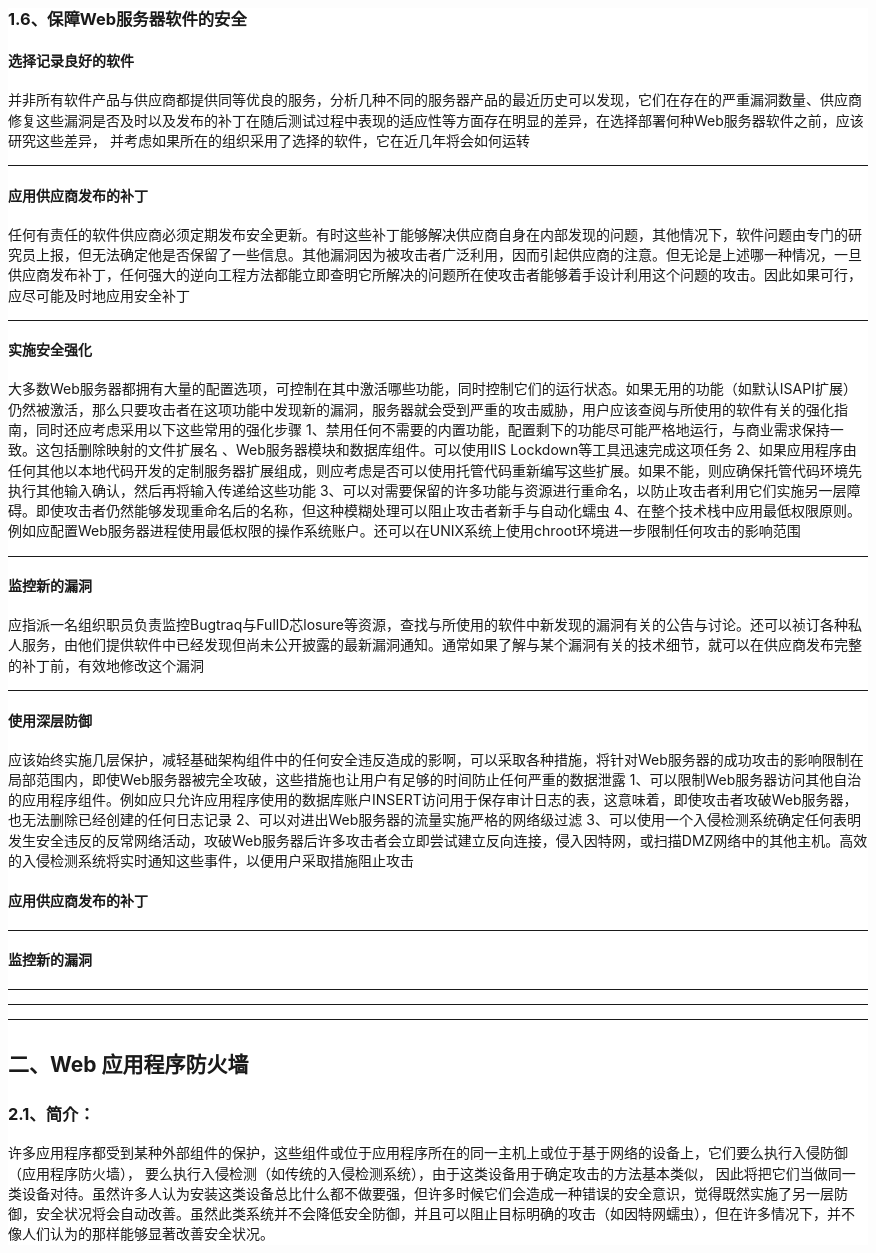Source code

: 
> 
<h3>1.6、保障Web服务器软件的安全</h3>
<h4>选择记录良好的软件</h4>
并非所有软件产品与供应商都提供同等优良的服务，分析几种不同的服务器产品的最近历史可以发现，它们在存在的严重漏洞数量、供应商修复这些漏洞是否及时以及发布的补丁在随后测试过程中表现的适应性等方面存在明显的差异，在选择部署何种Web服务器软件之前，应该研究这些差异， 并考虑如果所在的组织采用了选择的软件，它在近几年将会如何运转
<hr/>
<h4>应用供应商发布的补丁</h4>
任何有责任的软件供应商必须定期发布安全更新。有时这些补丁能够解决供应商自身在内部发现的问题，其他情况下，软件问题由专门的研究员上报，但无法确定他是否保留了一些信息。其他漏洞因为被攻击者广泛利用，因而引起供应商的注意。但无论是上述哪一种情况，一旦供应商发布补丁，任何强大的逆向工程方法都能立即查明它所解决的问题所在使攻击者能够着手设计利用这个问题的攻击。因此如果可行，应尽可能及时地应用安全补丁
<hr/>
<h4>实施安全强化</h4>
大多数Web服务器都拥有大量的配置选项，可控制在其中激活哪些功能，同时控制它们的运行状态。如果无用的功能（如默认ISAPI扩展）仍然被激活，那么只要攻击者在这项功能中发现新的漏洞，服务器就会受到严重的攻击威胁，用户应该查阅与所使用的软件有关的强化指南，同时还应考虑采用以下这些常用的强化步骤
1、禁用任何不需要的内置功能，配置剩下的功能尽可能严格地运行，与商业需求保持一致。这包括删除映射的文件扩展名 、Web服务器模块和数据库组件。可以使用IIS Lockdown等工具迅速完成这项任务
2、如果应用程序由任何其他以本地代码开发的定制服务器扩展组成，则应考虑是否可以使用托管代码重新编写这些扩展。如果不能，则应确保托管代码环境先执行其他输入确认，然后再将输入传递给这些功能
3、可以对需要保留的许多功能与资源进行重命名，以防止攻击者利用它们实施另一层障碍。即使攻击者仍然能够发现重命名后的名称，但这种模糊处理可以阻止攻击者新手与自动化蠕虫
4、在整个技术栈中应用最低权限原则。例如应配置Web服务器进程使用最低权限的操作系统账户。还可以在UNIX系统上使用chroot环境进一步限制任何攻击的影响范围
<hr/>
<h4>监控新的漏洞</h4>
应指派一名组织职员负责监控Bugtraq与FullD芯losure等资源，查找与所使用的软件中新发现的漏洞有关的公告与讨论。还可以祯订各种私人服务，由他们提供软件中已经发现但尚未公开披露的最新漏洞通知。通常如果了解与某个漏洞有关的技术细节，就可以在供应商发布完整的补丁前，有效地修改这个漏洞
<hr/>
<h4>使用深层防御</h4>
应该始终实施几层保护，减轻基础架构组件中的任何安全违反造成的影啊，可以采取各种措施，将针对Web服务器的成功攻击的影响限制在局部范围内，即使Web服务器被完全攻破，这些措施也让用户有足够的时间防止任何严重的数据泄露
1、可以限制Web服务器访问其他自治的应用程序组件。例如应只允许应用程序使用的数据库账户INSERT访问用于保存审计日志的表，这意味着，即使攻击者攻破Web服务器，也无法删除已经创建的任何日志记录
2、可以对进出Web服务器的流量实施严格的网络级过滤
3、可以使用一个入侵检测系统确定任何表明发生安全违反的反常网络活动，攻破Web服务器后许多攻击者会立即尝试建立反向连接，侵入因特网，或扫描DMZ网络中的其他主机。高效的入侵检测系统将实时通知这些事件，以便用户采取措施阻止攻击


#### 应用供应商发布的补丁

---


#### 监控新的漏洞

---


---


---


## 二、Web 应用程序防火墙

> 
<h3>2.1、简介：</h3>
许多应用程序都受到某种外部组件的保护，这些组件或位于应用程序所在的同一主机上或位于基于网络的设备上，它们要么执行入侵防御（应用程序防火墙）， 要么执行入侵检测（如传统的入侵检测系统），由于这类设备用于确定攻击的方法基本类似， 因此将把它们当做同一类设备对待。虽然许多人认为安装这类设备总比什么都不做要强，但许多时候它们会造成一种错误的安全意识，觉得既然实施了另一层防御，安全状况将会自动改善。虽然此类系统并不会降低安全防御，并且可以阻止目标明确的攻击（如因特网蠕虫），但在许多情况下，并不像人们认为的那样能够显著改善安全状况。
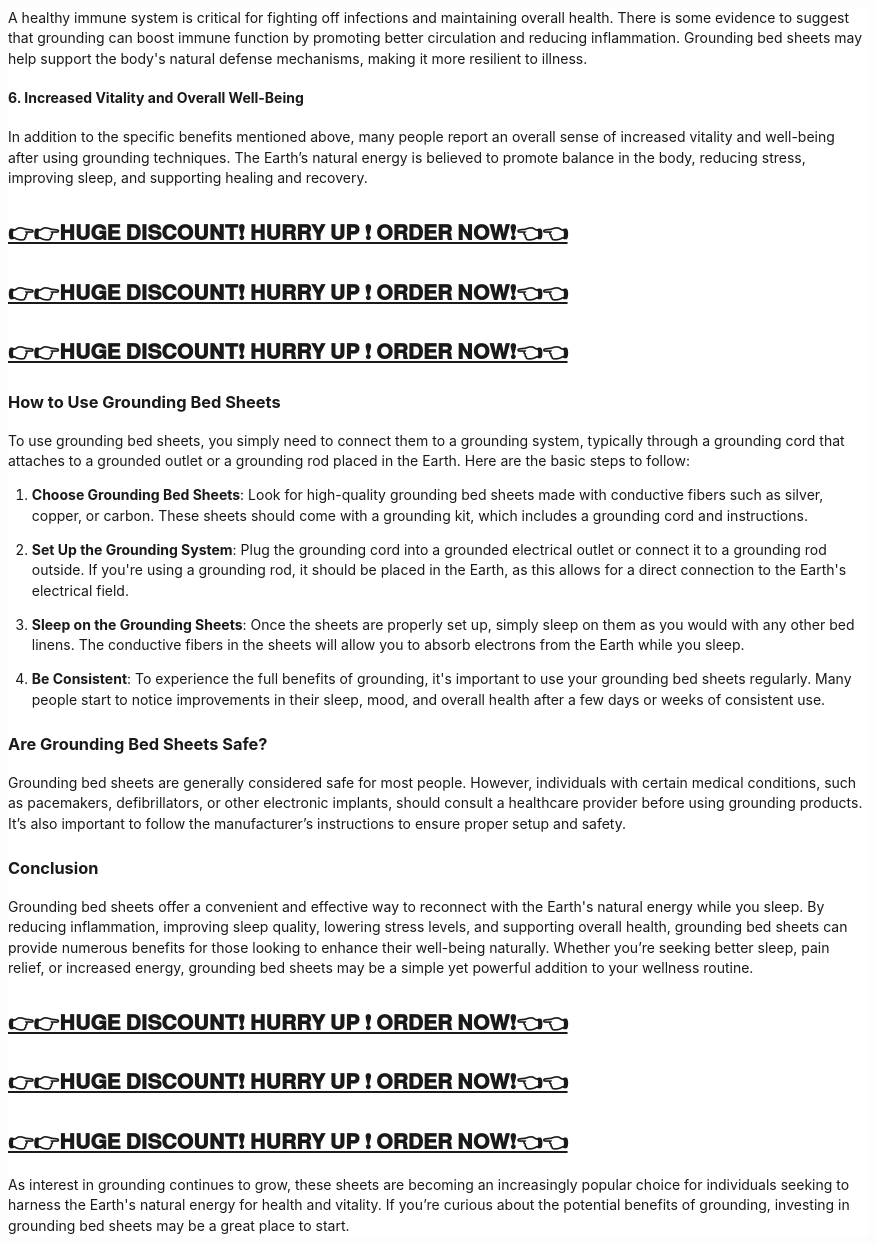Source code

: <p>A healthy immune system is critical for fighting off infections and maintaining overall health. There is some evidence to suggest that grounding can boost immune function by promoting better circulation and reducing inflammation. Grounding bed sheets may help support the body's natural defense mechanisms, making it more resilient to illness.</p>
<h4>6. <strong>Increased Vitality and Overall Well-Being</strong></h4>
<p>In addition to the specific benefits mentioned above, many people report an overall sense of increased vitality and well-being after using grounding techniques. The Earth&rsquo;s natural energy is believed to promote balance in the body, reducing stress, improving sleep, and supporting healing and recovery.</p>
<h2><strong><a href="https://beastfitclub.com/grounding-bed-sheets">👉👉𝐇𝐔𝐆𝐄 𝐃𝐈𝐒𝐂𝐎𝐔𝐍𝐓❗ 𝐇𝐔𝐑𝐑𝐘 𝐔𝐏 ❗ 𝐎𝐑𝐃𝐄𝐑 𝐍𝐎𝐖❗👈👈</a></strong></h2>
<h2><strong><a href="https://beastfitclub.com/grounding-bed-sheets">👉👉𝐇𝐔𝐆𝐄 𝐃𝐈𝐒𝐂𝐎𝐔𝐍𝐓❗ 𝐇𝐔𝐑𝐑𝐘 𝐔𝐏 ❗ 𝐎𝐑𝐃𝐄𝐑 𝐍𝐎𝐖❗👈👈</a></strong></h2>
<h2><strong><a href="https://beastfitclub.com/grounding-bed-sheets">👉👉𝐇𝐔𝐆𝐄 𝐃𝐈𝐒𝐂𝐎𝐔𝐍𝐓❗ 𝐇𝐔𝐑𝐑𝐘 𝐔𝐏 ❗ 𝐎𝐑𝐃𝐄𝐑 𝐍𝐎𝐖❗👈👈</a></strong></h2>
<h3>How to Use Grounding Bed Sheets</h3>
<p>To use grounding bed sheets, you simply need to connect them to a grounding system, typically through a grounding cord that attaches to a grounded outlet or a grounding rod placed in the Earth. Here are the basic steps to follow:</p>
<ol>
<li>
<p><strong>Choose Grounding Bed Sheets</strong>: Look for high-quality grounding bed sheets made with conductive fibers such as silver, copper, or carbon. These sheets should come with a grounding kit, which includes a grounding cord and instructions.</p>
</li>
<li>
<p><strong>Set Up the Grounding System</strong>: Plug the grounding cord into a grounded electrical outlet or connect it to a grounding rod outside. If you're using a grounding rod, it should be placed in the Earth, as this allows for a direct connection to the Earth's electrical field.</p>
</li>
<li>
<p><strong>Sleep on the Grounding Sheets</strong>: Once the sheets are properly set up, simply sleep on them as you would with any other bed linens. The conductive fibers in the sheets will allow you to absorb electrons from the Earth while you sleep.</p>
</li>
<li>
<p><strong>Be Consistent</strong>: To experience the full benefits of grounding, it's important to use your grounding bed sheets regularly. Many people start to notice improvements in their sleep, mood, and overall health after a few days or weeks of consistent use.</p>
</li>
</ol>
<h3>Are Grounding Bed Sheets Safe?</h3>
<p>Grounding bed sheets are generally considered safe for most people. However, individuals with certain medical conditions, such as pacemakers, defibrillators, or other electronic implants, should consult a healthcare provider before using grounding products. It&rsquo;s also important to follow the manufacturer&rsquo;s instructions to ensure proper setup and safety.</p>
<h3>Conclusion</h3>
<p>Grounding bed sheets offer a convenient and effective way to reconnect with the Earth's natural energy while you sleep. By reducing inflammation, improving sleep quality, lowering stress levels, and supporting overall health, grounding bed sheets can provide numerous benefits for those looking to enhance their well-being naturally. Whether you&rsquo;re seeking better sleep, pain relief, or increased energy, grounding bed sheets may be a simple yet powerful addition to your wellness routine.</p>
<h2><strong><a href="https://beastfitclub.com/grounding-bed-sheets">👉👉𝐇𝐔𝐆𝐄 𝐃𝐈𝐒𝐂𝐎𝐔𝐍𝐓❗ 𝐇𝐔𝐑𝐑𝐘 𝐔𝐏 ❗ 𝐎𝐑𝐃𝐄𝐑 𝐍𝐎𝐖❗👈👈</a></strong></h2>
<h2><strong><a href="https://beastfitclub.com/grounding-bed-sheets">👉👉𝐇𝐔𝐆𝐄 𝐃𝐈𝐒𝐂𝐎𝐔𝐍𝐓❗ 𝐇𝐔𝐑𝐑𝐘 𝐔𝐏 ❗ 𝐎𝐑𝐃𝐄𝐑 𝐍𝐎𝐖❗👈👈</a></strong></h2>
<h2><strong><a href="https://beastfitclub.com/grounding-bed-sheets">👉👉𝐇𝐔𝐆𝐄 𝐃𝐈𝐒𝐂𝐎𝐔𝐍𝐓❗ 𝐇𝐔𝐑𝐑𝐘 𝐔𝐏 ❗ 𝐎𝐑𝐃𝐄𝐑 𝐍𝐎𝐖❗👈👈</a></strong></h2>
<p>As interest in grounding continues to grow, these sheets are becoming an increasingly popular choice for individuals seeking to harness the Earth's natural energy for health and vitality. If you&rsquo;re curious about the potential benefits of grounding, investing in grounding bed sheets may be a great place to start.</p>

Problem description: The line containing "<h4>监控新的漏洞</h4>" marks the end: retype every line from the first one in the listing up to and including it, without pictures.

Solution:
Source code

: 
> 
<h3>1.6、保障Web服务器软件的安全</h3>
<h4>选择记录良好的软件</h4>
并非所有软件产品与供应商都提供同等优良的服务，分析几种不同的服务器产品的最近历史可以发现，它们在存在的严重漏洞数量、供应商修复这些漏洞是否及时以及发布的补丁在随后测试过程中表现的适应性等方面存在明显的差异，在选择部署何种Web服务器软件之前，应该研究这些差异， 并考虑如果所在的组织采用了选择的软件，它在近几年将会如何运转
<hr/>
<h4>应用供应商发布的补丁</h4>
任何有责任的软件供应商必须定期发布安全更新。有时这些补丁能够解决供应商自身在内部发现的问题，其他情况下，软件问题由专门的研究员上报，但无法确定他是否保留了一些信息。其他漏洞因为被攻击者广泛利用，因而引起供应商的注意。但无论是上述哪一种情况，一旦供应商发布补丁，任何强大的逆向工程方法都能立即查明它所解决的问题所在使攻击者能够着手设计利用这个问题的攻击。因此如果可行，应尽可能及时地应用安全补丁
<hr/>
<h4>实施安全强化</h4>
大多数Web服务器都拥有大量的配置选项，可控制在其中激活哪些功能，同时控制它们的运行状态。如果无用的功能（如默认ISAPI扩展）仍然被激活，那么只要攻击者在这项功能中发现新的漏洞，服务器就会受到严重的攻击威胁，用户应该查阅与所使用的软件有关的强化指南，同时还应考虑采用以下这些常用的强化步骤
1、禁用任何不需要的内置功能，配置剩下的功能尽可能严格地运行，与商业需求保持一致。这包括删除映射的文件扩展名 、Web服务器模块和数据库组件。可以使用IIS Lockdown等工具迅速完成这项任务
2、如果应用程序由任何其他以本地代码开发的定制服务器扩展组成，则应考虑是否可以使用托管代码重新编写这些扩展。如果不能，则应确保托管代码环境先执行其他输入确认，然后再将输入传递给这些功能
3、可以对需要保留的许多功能与资源进行重命名，以防止攻击者利用它们实施另一层障碍。即使攻击者仍然能够发现重命名后的名称，但这种模糊处理可以阻止攻击者新手与自动化蠕虫
4、在整个技术栈中应用最低权限原则。例如应配置Web服务器进程使用最低权限的操作系统账户。还可以在UNIX系统上使用chroot环境进一步限制任何攻击的影响范围
<hr/>
<h4>监控新的漏洞</h4>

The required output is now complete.